Thursday, April 24, 2014
By HANNAH ALLAM McClatchy Washington Bureau
UNITED NATIONS – Secretary of State of John Kerry and Iranian Foreign Minister Mohammad Javad Zarif will meet here Thursday for talks that analysts say could pave the way for warmer U.S.-Iranian relations after a decades-long freeze.
Secretary of State of John Kerry and Iranian Foreign Minister Mohammad Javad Zarif will meet at the United Nation on Thursday for the highest level of talks since the nations cut diplomatic ties in 1979.
The White House announced Monday that Kerry and Zarif would both attend the P5-plus-1 international talks over the future of Iran's nuclear program on the sidelines of this week's U.N. General Assembly meeting.
Thursday's encounter between Kerry, who was a longtime member of the Senate Foreign Relations Committee, and Zarif, a U.S.-educated former envoy to the U.N., will be the highest-level meeting since the countries severed diplomatic ties after Iran's Islamic revolution in 1979. In 2001, Colin Powell, then the secretary of state, met his Iranian counterpart at the U.N., but only for a handshake.
Analysts who specialize in U.S.-Iranian relations say the time is right for steps toward a detente: The U.S. and Iran are on opposite sides of the Syria conflict but both are looking for a way to end the violence, and Iran is feeling the burn from sanctions on its petroleum exports.
Thursday's talks also will be the first since Iranians elected President Hassan Rouhani, who's been called a reformer and a pragmatist, in contrast to his polarizing predecessor, Mahmoud Ahmadinejad, who was known for broadsides against Israel and whose angry U.N. speeches sometimes sparked other world leaders to walk out.
"The fundamental driving force behind the change is the decision by Iranian citizens to elect a president who has been in favor of resolving the nuclear issue through diplomacy since its inception and made a point to make improved relations with the West a campaign promise because this is what he believes is best for Iran's national interest," Farideh Farhi, an Iran scholar at the University of Hawaii, wrote from Tehran in response to emailed questions.
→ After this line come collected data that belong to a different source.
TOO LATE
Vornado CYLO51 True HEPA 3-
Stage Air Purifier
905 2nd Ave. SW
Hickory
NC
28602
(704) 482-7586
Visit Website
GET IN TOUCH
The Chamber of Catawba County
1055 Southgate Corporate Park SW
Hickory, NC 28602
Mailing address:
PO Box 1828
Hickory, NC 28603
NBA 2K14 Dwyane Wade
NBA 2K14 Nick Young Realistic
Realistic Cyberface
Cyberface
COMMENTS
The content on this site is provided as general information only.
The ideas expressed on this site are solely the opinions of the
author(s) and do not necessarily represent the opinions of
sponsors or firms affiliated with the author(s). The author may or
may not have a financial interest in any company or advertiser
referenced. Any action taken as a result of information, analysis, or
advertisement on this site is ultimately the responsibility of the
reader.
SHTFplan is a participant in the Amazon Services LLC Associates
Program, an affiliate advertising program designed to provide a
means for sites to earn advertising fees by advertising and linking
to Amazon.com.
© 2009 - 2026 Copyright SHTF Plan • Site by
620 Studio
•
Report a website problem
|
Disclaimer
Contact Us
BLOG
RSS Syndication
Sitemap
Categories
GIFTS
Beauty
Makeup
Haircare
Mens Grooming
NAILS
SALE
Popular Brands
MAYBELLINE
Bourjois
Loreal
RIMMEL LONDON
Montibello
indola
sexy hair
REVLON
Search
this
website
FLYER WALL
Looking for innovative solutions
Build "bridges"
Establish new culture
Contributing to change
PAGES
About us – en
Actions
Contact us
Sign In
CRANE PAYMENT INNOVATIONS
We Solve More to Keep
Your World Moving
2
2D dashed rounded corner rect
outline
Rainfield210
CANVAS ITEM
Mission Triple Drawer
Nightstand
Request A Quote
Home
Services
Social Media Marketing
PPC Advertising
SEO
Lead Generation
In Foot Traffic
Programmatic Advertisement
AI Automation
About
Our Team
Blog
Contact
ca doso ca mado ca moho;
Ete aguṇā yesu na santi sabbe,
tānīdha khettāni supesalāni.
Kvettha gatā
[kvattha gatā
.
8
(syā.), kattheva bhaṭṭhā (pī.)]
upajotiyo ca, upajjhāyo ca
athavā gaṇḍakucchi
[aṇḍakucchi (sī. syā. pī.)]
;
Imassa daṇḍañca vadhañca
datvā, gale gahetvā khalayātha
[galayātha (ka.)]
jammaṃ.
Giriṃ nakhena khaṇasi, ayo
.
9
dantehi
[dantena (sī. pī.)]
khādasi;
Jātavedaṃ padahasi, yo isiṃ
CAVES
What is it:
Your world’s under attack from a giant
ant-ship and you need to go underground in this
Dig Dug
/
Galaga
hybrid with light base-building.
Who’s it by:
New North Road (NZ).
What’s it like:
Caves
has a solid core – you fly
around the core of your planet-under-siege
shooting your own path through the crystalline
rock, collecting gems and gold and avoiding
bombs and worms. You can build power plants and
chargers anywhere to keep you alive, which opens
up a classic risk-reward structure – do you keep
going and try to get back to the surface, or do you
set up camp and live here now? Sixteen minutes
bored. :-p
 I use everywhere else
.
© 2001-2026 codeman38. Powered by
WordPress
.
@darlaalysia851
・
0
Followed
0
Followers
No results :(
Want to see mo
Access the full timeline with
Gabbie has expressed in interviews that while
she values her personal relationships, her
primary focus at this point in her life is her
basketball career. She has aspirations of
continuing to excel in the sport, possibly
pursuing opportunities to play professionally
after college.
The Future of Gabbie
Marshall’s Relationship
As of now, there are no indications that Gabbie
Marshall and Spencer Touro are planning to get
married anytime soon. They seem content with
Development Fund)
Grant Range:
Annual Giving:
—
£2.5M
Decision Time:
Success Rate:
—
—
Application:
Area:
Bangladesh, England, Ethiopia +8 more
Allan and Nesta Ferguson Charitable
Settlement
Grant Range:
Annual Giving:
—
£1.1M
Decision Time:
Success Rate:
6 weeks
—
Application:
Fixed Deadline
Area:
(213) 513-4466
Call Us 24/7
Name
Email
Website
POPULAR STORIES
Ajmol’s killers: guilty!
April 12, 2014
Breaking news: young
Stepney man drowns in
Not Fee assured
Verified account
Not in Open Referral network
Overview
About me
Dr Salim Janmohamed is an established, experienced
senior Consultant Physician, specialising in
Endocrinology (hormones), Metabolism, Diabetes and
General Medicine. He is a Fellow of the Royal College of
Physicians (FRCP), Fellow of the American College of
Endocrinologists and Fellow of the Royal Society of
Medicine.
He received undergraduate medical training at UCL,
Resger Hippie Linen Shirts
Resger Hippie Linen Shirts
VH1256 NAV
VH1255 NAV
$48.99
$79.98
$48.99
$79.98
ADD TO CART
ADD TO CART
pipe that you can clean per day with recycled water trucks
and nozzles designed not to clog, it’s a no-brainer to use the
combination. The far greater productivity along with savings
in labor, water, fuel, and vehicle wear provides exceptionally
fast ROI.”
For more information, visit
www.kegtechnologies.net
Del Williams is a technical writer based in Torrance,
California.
Rouhani, who will address the U.N. on Tuesday, went on a charm offensive before his trip to New York, granting an interview to Ann Curry of NBC, writing an op-ed for The Washington Post, and releasing high-profile political prisoners.
Not everyone approves. On the Iranian side, the powerful and ultraconservative Revolutionary Guard Corps issued a statement over the weekend warning against trusting the White House. Key U.S. allies are just as dubious -- Israel's been spoiling for pre-emptive strikes against archenemy Iran, and the last thing the Sunni Muslim monarchy of Saudi Arabia wants to see is a cozier relationship between its American friends and Iran's Shiite theocracy.
The Obama administration needs Israeli and Saudi support for separate diplomatic initiatives -- reviving Israeli-Palestinian peace talks and negotiating a political solution to the Syrian civil war -- so officials will have to consider how far to walk through this opening.
Anthony Cordesman, a former senior defense official who's now with the Center for Strategic and International Studies in Washington, wrote in a commentary Monday that the United States should explore the opportunity but bear in mind that such a move could "weaken the trust" of Arab allies, Israel, Turkey and European states, especially amid criticism of the U.S. handling of Egypt and "serious weakness and indecision" on Syria and Iraq.
"These reservations already range from popular conspiracy theories that the United States intends to betray the Arab world for Iran, to serious distrust by every friendly Arab government," Cordesman wrote.
Some of the most vocal criticism of any move toward rapprochement comes from Congress. Sens. Charles E. Schumer, D-N.Y., and John McCain, R-Ariz., on Monday released a letter they sent to President Obama advising him to proceed with caution on Iran, whose nuclear program has raised concern that it is seeking to build a nuclear weapon.